## TEXTE DE LA PAGE
________________

Tellement opportun pour un épisode portant le nom d’une enquête qui — selon le blog mais également la série vue à l’écran — était déjà résolue, mise par écrit, et publiée sur le blog de John au moment de la saison 2.

On peut comparer ceci avec le retour du code des sonnets, avec notre première référence possible à Shakespeare au cours de TST :

[Cinquante-neuf appels manqués.]

Le sonnet 59, dans son premier vers, médite sur le fait qu’il n’y a “rien de nouveau sous le soleil” — le verset biblique préféré du Holmes de Doyle dans Une Etude en rouge et la prédiction du biscuit de fortune de notre John dans ASIP :

If there be nothing new, but that which is

Hath been before, how are our brains beguil’d,

Which, labouring for invention, bear amiss

The second burthen of a former child!

S’il est vrai qu’’il n’y a rien de nouveau, mais que tout ce qui existe a existé d’abord, quelle déception pour notre cerveau qui, dans le travail de l’invention, porte à son insu pour la seconde fois le fardeau d’un enfant déjà né ! [trad. François-Victor Hugo]

Dans ce contexte, le nombre 59 est utilisé à dessein, pour indiquer que nous sommes témoins d’une histoire basée sur une affaire recyclée. Ce qui donne encore plus de poids aux vers suivants dans le sonnet, qui mettent en avant l’idée d’une mère donnant naissance au même enfant deux fois, comme métaphore du processus créatif. Non seulement l’affaire des Six Thatcher a été résolue depuis longtemps, mais la référence apparaît au moment où Mary est montrée en train de donner naissance à un enfant qui, à en croire ce que l’on a vu sur le blog de John à peine quelques instants auparavant, est déjà né.

Le motif de la “démonstration de rue” revient à nouveau dans TLD :

Dans cet épisode, Sherlock passe la nuit entière à se balader dans des “scènes de rue” : il peint des fenêtres et des tableaux de liège dans les airs, recrée la salle de conférence de Culverton dans la rue, sans raison apparente.

L’enchaînement nocturne de ces nombreuses scènes de rue se termine lorsque Sherlock fait une réelle scène au beau milieu de la rue à l’heure de pointe, avant que la toile de fond du 221B ne se déroule derrière lui pour le replacer chez lui, nous rappelant ainsi à nouveau que nous sommes en train de regarder une fiction.

Le cirque chinois

Bien entendu, Brecht n’a pas inventé le V-Effekt tout seul. Alors que l’idée d’illusion, du quatrième mur et de suspension d’incrédulité faisaient à cette époque partie intégrante du théâtre européen moderne, le théâtre chinois, lui, avait évolué dans une toute autre direction.

________________

## TÂCHES ET EXERCICES
(a) Relevez tous les sigles d'épisodes mentionnés dans le texte de la page, dans leur ordre d'apparition.
(b) Indiquez si chacune des affirmations suivantes concorde avec le texte de la page, en citant les mots qui tranchent : (i) Le sonnet 59 est donné dans une traduction de François-Victor Hugo. (ii) Brecht a inventé le V-Effekt tout seul. (iii) Dans TLD, Sherlock passe la nuit entière à se balader dans des scènes de rue.
(c) Rédigez la suite du texte de la page en partant de sa dernière phrase, celle sur le théâtre chinois.

## SECTION DES DONNÉES
________________

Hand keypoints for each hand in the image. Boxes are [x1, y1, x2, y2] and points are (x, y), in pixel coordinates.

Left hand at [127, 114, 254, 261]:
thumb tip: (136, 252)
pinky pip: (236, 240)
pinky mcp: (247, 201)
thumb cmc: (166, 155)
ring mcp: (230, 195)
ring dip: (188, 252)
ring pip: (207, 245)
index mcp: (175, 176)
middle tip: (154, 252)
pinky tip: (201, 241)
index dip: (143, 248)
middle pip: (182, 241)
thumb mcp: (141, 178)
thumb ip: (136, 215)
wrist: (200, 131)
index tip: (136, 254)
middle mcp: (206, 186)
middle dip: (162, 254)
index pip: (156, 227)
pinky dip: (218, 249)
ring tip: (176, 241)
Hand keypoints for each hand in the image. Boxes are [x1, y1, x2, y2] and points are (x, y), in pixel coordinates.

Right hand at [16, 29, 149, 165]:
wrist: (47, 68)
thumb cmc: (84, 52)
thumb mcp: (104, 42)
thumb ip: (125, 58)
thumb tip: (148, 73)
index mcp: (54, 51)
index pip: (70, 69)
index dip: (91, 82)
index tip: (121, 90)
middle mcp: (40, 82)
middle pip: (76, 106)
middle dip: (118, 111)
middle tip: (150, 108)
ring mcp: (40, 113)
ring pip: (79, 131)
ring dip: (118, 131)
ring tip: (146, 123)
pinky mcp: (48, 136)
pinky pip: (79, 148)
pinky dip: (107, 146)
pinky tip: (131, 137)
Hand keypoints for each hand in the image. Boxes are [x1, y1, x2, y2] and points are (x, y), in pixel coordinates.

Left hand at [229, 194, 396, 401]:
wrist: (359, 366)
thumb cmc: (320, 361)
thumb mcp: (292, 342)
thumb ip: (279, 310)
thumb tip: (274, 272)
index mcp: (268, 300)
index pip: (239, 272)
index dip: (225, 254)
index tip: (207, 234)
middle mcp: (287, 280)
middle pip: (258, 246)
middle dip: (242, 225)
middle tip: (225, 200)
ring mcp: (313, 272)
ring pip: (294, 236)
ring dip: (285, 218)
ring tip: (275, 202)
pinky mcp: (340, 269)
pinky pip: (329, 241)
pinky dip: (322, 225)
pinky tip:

________________

## RÉSULTATS PAR TÂCHE
(a) TST, ASIP, TLD

(b)
(i) Oui : « [trad. François-Victor Hugo] »
(ii) Non : « Brecht n’a pas inventé le V-Effekt tout seul. »
(iii) Oui : « Sherlock passe la nuit entière à se balader dans des “scènes de rue” »

(c)
Brecht assista à une représentation de l’Opéra de Pékin à Berlin en 1935 et développa par la suite dans ses écrits l’idée qu’il adaptait sa propre méthode à partir de ce qu’il y avait vu :

Par-dessus tout, l’artiste chinois n’agit jamais comme s’il y avait un quatrième mur en plus des trois qui l’entourent. Il exprime sa conscience d’être regardé. Cela retire immédiatement l’une des illusions caractéristiques de la scène européenne. Le public ne peut plus avoir l’illusion d’être un spectateur invisible d’un événement qui se déroule réellement. Cela rend alors superflue la technique élaborée du théâtre européen qui consiste à dissimuler le fait que les scènes sont arrangées de manière à ce que le public puisse aisément les voir dans leur ensemble. Les acteurs peuvent choisir ouvertement les positions qui les mettront le plus en valeur devant le public, comme s’ils étaient des acrobates. De plus, l’artiste s’observe lui-même. (x)

Il est utile de mentionner ici le lien de Brecht et du théâtre chinois, à cause de l’épisode de notre chère BBC Sherlock qui serait autrement inexplicablement raciste. Dans cet épisode, nos héros se trouvent assister à une représentation de théâtre chinois. Un spectacle-de-cirque-chinois-dans-un-spectacle-de-réalisme-poétique-tchékhovien.

Un spectacle-de-théâtre-épique-dans-un-spectacle-de-théâtre-dramatique.

Le théâtre chinois est appelé indifféremment théâtre ou opéra, mais inclut une combinaison de musique, de chant, de mime, de danse et de cirque acrobatique. Le maître de cérémonie du Cirque du Dragon Jaune dans TBB apparaît au générique en tant que “Chanteur d’Opéra”, et la troupe semble inclure un acrobate, et surtout un “guerrier” virtuose de l’évasion qui tente d’éviter un énorme carreau d’arbalète.

J’écrivais dans la Partie I que cet épisode s’intitule The Blind Banker (“Le Banquier Aveugle”) d’après le poème de Conan Doyle à propos d’un ancien soldat touché par la Flèche d’Amour.

Pensez d’autre part à la dernière convention Sherlocked USA en mai dernier, où le thème de la soirée du vendredi était “Cirque Chinois”, ce qui serait autrement un rappel malheureux d’un épisode vieux de sept ans et objectivement impopulaire.

Pensez aussi à Wanda Ventham qui, à cette même soirée, a demandé à un petit groupe de fans si nous savions de quoi parlait vraiment la saison 4.

Vous commencez à vous faire une idée ?

Tu as parlé de cirque. Ce n’est pas un cirque. Regarde la taille du public. Sherlock, c’est… de l’art.

“Incroyablement prophétique”

En ce sens, les titres des épisodes de la saison 1 eux-même deviennent un exposé d’intention, démontrant depuis combien de temps les auteurs préparent ce jeu ; une fractale narrative qui trace à l’avance en miniature la trajectoire complète de la série.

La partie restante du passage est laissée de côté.